American Psycho
Directed by Mary Harron
Written by Mary Harron, Guinevere Turner

Starring Christian Bale, Reese Witherspoon, Willem Dafoe

 

American Psycho

Four years ago writer-director Mary Harron took on the task of making the Factory hanger-on Valerie Solano into something more than a pathetic nonentity when she filmed the story of Solano's attempted murder of Andy Warhol in her 1996 film "I Shot Andy Warhol." Harron barely had a budget for the film, but she had Lili Taylor as Valerie, and Taylor found her way into a performance that revealed hidden complexities in her character, complexities that made the film more than just a quick-and-dirty tabloid story.

Now, as cowriter and director, Harron has taken on Bret Easton Ellis's novel of a man who's a Wall Street suit by day and a serial killer by night, and she's done her best to make it a distancing study of the worst excesses of American business culture in the 1980s. Her protagonist is young mergers and acquisitions hustler Patrick Bateman (the British actor Christian Bale), who, though we never see him do business, has the wherewithal to dine at every supposed hot restaurant in Manhattan, and snort lines of coke at every disco, and maintain an apartment that even in the '80s was in the million-dollar range.

What we see of Patrick alternates between sessions of empty talk with his fellow hustlers (they compare the quality of paper and type faces on their business cards -- they're all vice-presidents of the company) and sessions of empty sex with his mistress (Samantha Mathis) and with hookers. Except when he's killing. Who does he kill? He kills supposed rivals, he kills hookers, he kills a homeless man in an alley. He kills most of them in his apartment, except when he does it in the apartment of one of his victims. He spends endless time each day on making himself physically perfect, but he ends up being indistinguishable from his compatriots. His wardrobe is enormous and consists solely of conservative designer suits, but so do the wardrobes of all his fellows. There's a running -- I don't know if gag is the right word -- through the film in which people who know him well are always mistaking him for someone else.

As the film goes on, the pace of the violence quickens, and Patrick is haunted by a detective (Willem Dafoe) who's been hired by the family of one of his victims, while an escalating hysteria overcomes him, and leads to an orgy of killing that -- and I'll give this away right now -- is only in his mind. I give it away because it is a symptom of what's wrong with the film, which is, among other defects, that it does not have the courage of its convictions.
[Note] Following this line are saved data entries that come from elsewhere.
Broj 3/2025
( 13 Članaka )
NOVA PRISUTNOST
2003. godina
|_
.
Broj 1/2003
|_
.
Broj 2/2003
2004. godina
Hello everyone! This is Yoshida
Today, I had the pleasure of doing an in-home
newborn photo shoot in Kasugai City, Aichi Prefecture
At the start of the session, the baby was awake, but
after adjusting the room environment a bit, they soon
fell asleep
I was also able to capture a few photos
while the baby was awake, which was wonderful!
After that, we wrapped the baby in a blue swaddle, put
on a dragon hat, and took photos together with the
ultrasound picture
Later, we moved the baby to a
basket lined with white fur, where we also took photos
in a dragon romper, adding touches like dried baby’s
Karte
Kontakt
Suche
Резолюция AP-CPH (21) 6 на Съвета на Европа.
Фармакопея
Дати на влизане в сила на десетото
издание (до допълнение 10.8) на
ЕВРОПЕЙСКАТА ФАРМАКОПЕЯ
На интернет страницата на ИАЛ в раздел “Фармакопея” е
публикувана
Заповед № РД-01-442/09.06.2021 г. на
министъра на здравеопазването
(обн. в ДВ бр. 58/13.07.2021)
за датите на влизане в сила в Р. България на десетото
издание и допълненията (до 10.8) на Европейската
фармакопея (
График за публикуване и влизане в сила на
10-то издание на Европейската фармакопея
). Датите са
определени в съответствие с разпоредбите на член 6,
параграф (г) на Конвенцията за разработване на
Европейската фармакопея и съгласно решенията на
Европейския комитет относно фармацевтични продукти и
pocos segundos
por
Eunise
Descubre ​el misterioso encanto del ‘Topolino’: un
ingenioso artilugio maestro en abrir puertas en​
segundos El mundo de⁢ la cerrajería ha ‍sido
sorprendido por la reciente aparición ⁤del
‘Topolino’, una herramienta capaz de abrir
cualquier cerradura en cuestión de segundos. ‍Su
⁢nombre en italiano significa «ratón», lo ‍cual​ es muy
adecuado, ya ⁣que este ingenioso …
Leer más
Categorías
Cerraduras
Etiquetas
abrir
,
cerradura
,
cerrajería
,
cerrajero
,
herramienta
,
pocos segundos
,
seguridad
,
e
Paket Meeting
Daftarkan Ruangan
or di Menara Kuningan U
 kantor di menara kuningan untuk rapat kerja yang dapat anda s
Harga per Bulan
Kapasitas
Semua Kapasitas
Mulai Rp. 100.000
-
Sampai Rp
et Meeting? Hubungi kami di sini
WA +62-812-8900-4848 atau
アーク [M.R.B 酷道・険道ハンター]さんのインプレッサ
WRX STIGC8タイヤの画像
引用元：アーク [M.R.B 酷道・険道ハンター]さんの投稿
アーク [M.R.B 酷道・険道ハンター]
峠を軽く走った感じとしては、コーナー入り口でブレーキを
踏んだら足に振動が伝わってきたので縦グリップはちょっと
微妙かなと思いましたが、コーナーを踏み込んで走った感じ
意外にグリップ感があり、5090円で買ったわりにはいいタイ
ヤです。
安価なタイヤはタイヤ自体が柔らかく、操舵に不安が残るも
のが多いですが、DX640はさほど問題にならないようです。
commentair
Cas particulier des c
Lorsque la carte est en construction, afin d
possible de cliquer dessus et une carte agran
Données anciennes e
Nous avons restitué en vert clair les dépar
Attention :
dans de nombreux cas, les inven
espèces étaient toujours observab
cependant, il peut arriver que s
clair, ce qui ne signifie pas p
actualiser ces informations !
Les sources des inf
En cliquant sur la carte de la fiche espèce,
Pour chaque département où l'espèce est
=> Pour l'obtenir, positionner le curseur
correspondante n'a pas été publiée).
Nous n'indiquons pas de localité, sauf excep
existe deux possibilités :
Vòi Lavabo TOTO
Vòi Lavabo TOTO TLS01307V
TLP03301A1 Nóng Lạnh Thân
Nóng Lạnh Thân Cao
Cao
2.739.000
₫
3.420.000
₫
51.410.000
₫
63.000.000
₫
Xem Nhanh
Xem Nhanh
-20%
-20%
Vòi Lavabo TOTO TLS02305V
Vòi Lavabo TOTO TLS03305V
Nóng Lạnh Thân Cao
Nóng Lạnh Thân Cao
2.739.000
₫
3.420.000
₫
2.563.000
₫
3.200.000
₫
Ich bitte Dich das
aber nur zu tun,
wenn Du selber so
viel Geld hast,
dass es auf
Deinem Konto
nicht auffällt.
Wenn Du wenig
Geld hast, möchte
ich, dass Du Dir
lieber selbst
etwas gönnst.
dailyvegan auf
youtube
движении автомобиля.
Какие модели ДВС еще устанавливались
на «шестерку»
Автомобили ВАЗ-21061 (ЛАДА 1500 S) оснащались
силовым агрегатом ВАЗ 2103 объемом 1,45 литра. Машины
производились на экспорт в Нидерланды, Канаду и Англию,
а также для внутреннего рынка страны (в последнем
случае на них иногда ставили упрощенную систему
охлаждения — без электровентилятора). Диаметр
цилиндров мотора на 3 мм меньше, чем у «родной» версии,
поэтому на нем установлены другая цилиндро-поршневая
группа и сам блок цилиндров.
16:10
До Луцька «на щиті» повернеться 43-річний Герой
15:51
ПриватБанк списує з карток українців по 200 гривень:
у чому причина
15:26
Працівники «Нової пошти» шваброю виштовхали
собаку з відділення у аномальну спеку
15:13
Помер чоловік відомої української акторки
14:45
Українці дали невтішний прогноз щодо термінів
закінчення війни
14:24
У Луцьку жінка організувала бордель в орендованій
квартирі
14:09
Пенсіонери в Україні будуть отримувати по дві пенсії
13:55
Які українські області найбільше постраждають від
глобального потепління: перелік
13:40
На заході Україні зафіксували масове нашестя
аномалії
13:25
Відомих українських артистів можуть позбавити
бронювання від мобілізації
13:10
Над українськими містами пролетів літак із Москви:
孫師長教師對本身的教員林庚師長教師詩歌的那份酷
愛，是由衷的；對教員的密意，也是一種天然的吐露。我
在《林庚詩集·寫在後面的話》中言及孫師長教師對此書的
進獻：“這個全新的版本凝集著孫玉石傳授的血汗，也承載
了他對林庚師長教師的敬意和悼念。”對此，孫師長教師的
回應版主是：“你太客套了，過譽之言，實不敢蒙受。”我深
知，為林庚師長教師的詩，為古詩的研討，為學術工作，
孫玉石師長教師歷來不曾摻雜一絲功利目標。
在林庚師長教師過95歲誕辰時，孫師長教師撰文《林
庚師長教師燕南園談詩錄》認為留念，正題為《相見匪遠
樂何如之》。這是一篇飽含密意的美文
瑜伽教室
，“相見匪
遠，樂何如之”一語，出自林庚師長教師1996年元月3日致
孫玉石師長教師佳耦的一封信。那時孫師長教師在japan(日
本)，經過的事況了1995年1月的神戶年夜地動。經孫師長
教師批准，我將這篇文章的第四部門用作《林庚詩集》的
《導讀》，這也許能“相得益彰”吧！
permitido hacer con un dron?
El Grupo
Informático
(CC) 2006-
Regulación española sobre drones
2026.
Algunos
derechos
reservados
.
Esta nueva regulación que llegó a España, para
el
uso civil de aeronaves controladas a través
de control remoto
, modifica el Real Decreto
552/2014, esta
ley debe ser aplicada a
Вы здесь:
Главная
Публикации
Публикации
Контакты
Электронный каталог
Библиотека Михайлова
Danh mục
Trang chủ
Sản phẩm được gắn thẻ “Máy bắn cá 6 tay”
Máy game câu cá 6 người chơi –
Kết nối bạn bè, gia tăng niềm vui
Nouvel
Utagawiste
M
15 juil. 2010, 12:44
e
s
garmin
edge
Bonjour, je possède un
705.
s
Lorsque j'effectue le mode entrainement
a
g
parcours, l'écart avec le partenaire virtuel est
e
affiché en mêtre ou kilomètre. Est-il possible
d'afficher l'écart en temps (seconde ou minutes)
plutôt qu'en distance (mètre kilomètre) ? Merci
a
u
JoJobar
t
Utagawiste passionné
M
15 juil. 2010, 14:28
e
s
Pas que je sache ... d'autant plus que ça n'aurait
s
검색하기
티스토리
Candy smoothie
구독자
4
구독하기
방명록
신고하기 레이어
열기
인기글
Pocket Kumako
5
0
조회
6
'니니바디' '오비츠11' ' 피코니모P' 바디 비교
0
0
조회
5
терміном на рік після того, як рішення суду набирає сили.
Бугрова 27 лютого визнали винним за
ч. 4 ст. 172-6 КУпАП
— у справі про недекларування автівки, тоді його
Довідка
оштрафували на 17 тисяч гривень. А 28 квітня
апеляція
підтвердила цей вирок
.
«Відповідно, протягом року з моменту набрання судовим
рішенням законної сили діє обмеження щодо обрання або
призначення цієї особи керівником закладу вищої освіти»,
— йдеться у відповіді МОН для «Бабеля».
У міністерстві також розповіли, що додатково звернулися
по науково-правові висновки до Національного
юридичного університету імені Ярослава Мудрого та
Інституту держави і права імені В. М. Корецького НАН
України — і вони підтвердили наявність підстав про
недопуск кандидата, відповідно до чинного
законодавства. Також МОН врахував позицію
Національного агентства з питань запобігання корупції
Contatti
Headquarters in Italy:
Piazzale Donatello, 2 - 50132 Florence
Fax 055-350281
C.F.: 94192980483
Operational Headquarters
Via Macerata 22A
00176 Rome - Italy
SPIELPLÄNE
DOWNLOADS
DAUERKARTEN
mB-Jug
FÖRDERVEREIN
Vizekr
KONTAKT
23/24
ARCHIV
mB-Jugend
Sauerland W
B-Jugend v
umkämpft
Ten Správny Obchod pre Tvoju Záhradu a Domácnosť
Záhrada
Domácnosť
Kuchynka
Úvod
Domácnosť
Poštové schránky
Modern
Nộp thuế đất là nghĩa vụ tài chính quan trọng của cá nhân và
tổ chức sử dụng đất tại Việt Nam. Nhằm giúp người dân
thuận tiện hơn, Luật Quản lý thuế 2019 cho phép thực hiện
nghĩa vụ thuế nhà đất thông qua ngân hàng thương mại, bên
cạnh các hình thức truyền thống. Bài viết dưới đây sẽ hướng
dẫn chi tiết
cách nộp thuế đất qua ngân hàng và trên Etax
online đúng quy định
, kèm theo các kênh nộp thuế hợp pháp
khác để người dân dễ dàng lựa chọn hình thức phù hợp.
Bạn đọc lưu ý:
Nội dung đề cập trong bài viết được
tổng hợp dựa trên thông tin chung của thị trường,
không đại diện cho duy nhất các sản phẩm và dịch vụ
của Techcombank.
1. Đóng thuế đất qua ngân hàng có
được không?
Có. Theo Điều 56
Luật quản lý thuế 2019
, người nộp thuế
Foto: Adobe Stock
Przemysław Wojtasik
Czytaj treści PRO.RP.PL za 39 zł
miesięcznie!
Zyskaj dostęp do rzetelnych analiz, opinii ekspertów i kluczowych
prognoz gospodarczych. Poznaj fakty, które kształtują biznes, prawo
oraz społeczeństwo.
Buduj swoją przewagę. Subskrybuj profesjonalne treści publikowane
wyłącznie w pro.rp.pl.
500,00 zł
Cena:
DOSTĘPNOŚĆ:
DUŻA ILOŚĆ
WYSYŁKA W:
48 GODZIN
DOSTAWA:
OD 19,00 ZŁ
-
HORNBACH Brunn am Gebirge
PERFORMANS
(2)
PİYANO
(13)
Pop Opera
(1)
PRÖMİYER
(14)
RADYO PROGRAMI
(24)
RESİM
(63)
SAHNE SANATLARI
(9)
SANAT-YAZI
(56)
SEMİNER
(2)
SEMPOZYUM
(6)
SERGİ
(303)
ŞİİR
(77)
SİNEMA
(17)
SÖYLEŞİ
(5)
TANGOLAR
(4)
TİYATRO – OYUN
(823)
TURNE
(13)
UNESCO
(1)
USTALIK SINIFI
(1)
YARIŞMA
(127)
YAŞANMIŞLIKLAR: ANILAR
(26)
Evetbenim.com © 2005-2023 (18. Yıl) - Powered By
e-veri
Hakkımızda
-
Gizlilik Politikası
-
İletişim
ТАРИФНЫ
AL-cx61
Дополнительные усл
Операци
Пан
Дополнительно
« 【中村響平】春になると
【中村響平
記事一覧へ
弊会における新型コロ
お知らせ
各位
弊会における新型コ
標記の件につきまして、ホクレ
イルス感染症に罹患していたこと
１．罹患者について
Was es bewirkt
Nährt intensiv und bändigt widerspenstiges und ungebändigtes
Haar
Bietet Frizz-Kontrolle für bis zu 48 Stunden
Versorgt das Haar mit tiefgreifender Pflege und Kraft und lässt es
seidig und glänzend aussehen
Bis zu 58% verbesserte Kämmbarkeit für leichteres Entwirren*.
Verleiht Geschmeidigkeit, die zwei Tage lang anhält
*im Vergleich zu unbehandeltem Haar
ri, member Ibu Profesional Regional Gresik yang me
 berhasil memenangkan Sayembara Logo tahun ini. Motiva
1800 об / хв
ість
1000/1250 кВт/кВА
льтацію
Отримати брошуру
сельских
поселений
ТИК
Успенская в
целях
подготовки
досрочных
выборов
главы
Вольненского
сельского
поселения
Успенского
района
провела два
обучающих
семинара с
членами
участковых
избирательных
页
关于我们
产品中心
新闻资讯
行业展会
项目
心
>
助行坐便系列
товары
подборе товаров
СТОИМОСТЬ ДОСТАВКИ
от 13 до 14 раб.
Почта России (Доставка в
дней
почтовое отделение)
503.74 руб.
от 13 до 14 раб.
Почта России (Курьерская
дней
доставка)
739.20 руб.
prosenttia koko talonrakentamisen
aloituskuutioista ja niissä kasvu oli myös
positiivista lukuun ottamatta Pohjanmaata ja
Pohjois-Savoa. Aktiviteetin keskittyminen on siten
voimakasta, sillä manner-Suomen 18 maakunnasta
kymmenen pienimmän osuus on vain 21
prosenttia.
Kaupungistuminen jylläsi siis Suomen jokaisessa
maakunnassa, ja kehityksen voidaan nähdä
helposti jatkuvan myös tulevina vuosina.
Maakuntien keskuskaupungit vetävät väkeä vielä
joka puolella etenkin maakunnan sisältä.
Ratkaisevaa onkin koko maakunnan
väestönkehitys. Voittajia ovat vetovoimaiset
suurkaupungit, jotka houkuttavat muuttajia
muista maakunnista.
The dictionary tells us that a satire is a work of art that holds up human vices and follies to ridicule or scorn; and that it contains trenchant wit, irony, or sarcasm that is used to expose and discredit vice or folly. There's no question that "American Psycho" holds up many vices of the '80s to ridicule and scorn, from its closeups of the very worst of nouvelle cuisine on restaurant plates to the competitive battle for reservations at the hottest restaurants. Does it do it with wit? with irony? Even sarcasm? No, no, and barely. In order for satire to work, it must distance itself from its object, and let us in the audience see that it is not connected, not tainted, by that object. But "American Psycho" is fatally compromised because it tells us everything -- up to that climax -- as though it actually believes in its story. But you cannot have it both ways. Either the film distances itself from Patrick and his actions, or it simply represents them to us, and lets us accept them as real, for better or worse. Here Harron seems unable to make up her mind which way to go, and tries to give us both horror and sociology in the same film.

A deadly blow to any power -- or wit -- the film might have lies in Bale's performance. He's obviously been told to play his lines without giving away his true character, and he does his best; but his line readings have the fatal flaw of communicating enormous anger, and only anger. Even the monstrous Ted Bundy (whom Bateman quotes at one point) had a certain charm. Bale gives Bateman nothing human, so we in the audience have no reason to care about what's happening to him. And if we are to regard him only as an object of satire, an embodiment of '80s manias, then the script is just too shallow, too repetitious, too uninteresting to work.